Rec-Distill transfers large-scale recommendation models to lightweight serving with 60%+ gains
Teachers up to 24B parameters, students recover >60% performance — in production.
Large recommendation models show promising scaling laws, but industrial deployment demands lightweight models with strict latency and efficiency constraints. Rec-Distill bridges this gap by distilling massive teacher models (up to 24B parameters, 20K behavior sequence length) into efficient student models for online serving. The pipeline combines decoupled training, black-box distillation, debiasing mechanisms, and a hybrid batch-streaming architecture to handle dynamic recommendation environments.
In real-world tests across multiple recommendation and advertising scenarios, the framework achieves distillation transferability exceeding 60%, meaning students recover a substantial portion of teacher performance gains.
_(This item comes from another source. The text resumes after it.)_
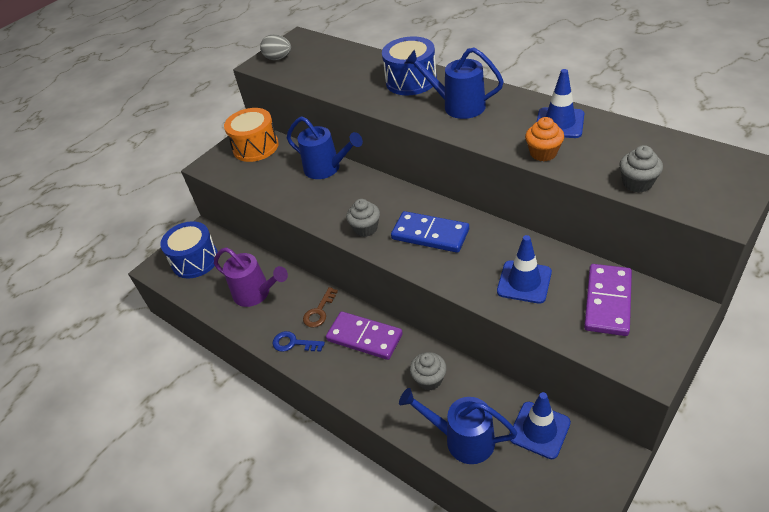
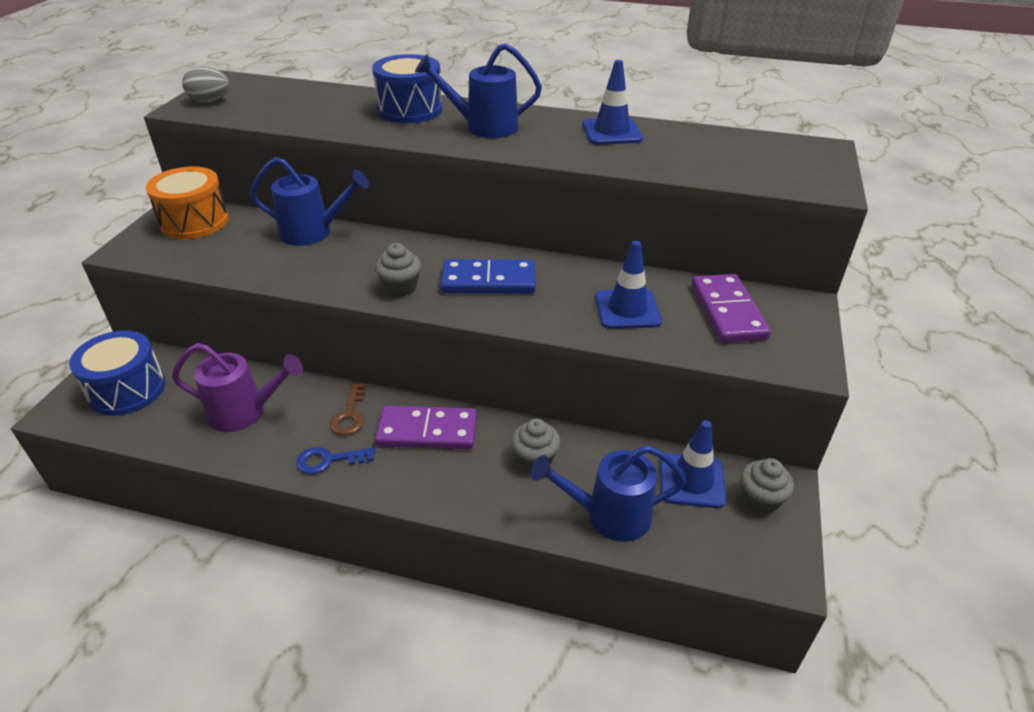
camera: 30 degrees left, 5 degrees down
orange cupcake [525,117,564,162] -> none
grey cupcake [619,145,663,193] -> grey cupcake moved to [741,458,794,514]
These improvements translate into measurable business metrics, establishing Rec-Distill as a practical path to scaling recommendation models while meeting deployment constraints. The work was submitted to arXiv on May 28, 2026 by Haoran Ding and 17 co-authors.
- Teachers scaled to 24B dense parameters and 20K behavior sequence length
- Distillation transferability >60% in best setting across real-world platforms
- Hybrid batch-streaming pipeline enables dynamic recommendation environments
Why It Matters
Brings scaling-law benefits of massive recommendation models to production without sacrificing latency or cost.